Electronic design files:
--- START ---

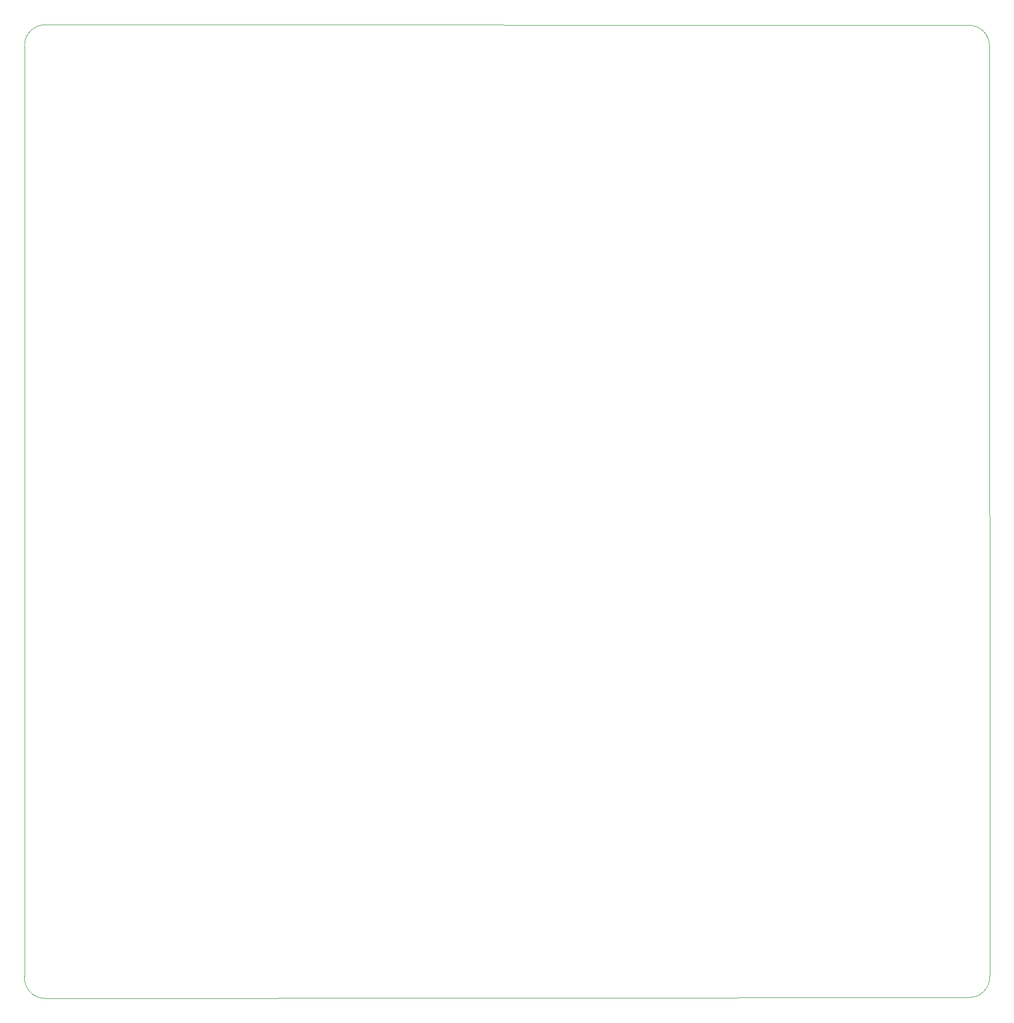
<source format=gm1>
G04 #@! TF.GenerationSoftware,KiCad,Pcbnew,(6.0.11)*
G04 #@! TF.CreationDate,2023-04-07T23:50:29+07:00*
G04 #@! TF.ProjectId,FRA261,46524132-3631-42e6-9b69-6361645f7063,rev?*
G04 #@! TF.SameCoordinates,Original*
G04 #@! TF.FileFunction,Profile,NP*
%FSLAX46Y46*%
G04 Gerber Fmt 4.6, Leading zero omitted, Abs format (unit mm)*
G04 Created by KiCad (PCBNEW (6.0.11)) date 2023-04-07 23:50:29*
%MOMM*%
%LPD*%
G01*
G04 APERTURE LIST*
G04 #@! TA.AperFunction,Profile*
%ADD10C,0.100000*%
G04 #@! TD*
G04 APERTURE END LIST*
D10*
X224421054Y-193453177D02*
X224371594Y-36957397D01*
X65380000Y-197220000D02*
X220721054Y-197073177D01*
X61760094Y-193520006D02*
G75*
G03*
X65380000Y-197220000I3466206J-229594D01*
G01*
X65470000Y-33169999D02*
G75*
G03*
X61770000Y-36790000I-229550J-3466261D01*
G01*
X220751594Y-33257397D02*
X65470000Y-33170000D01*
X61770000Y-36790000D02*
X61760000Y-193520000D01*
X220721055Y-197073165D02*
G75*
G03*
X224421054Y-193453177I229545J3466265D01*
G01*
X224371510Y-36957391D02*
G75*
G03*
X220751594Y-33257397I-3466210J229591D01*
G01*
M02*

</source>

--- END ---

▶ [Problem description]: In the lines above, find the word "format" and copy every line it occurs in.

▶ [Your solution]:
<source format=gm1>
G04 Gerber Fmt 4.6, Leading zero omitted, Abs format (unit mm)*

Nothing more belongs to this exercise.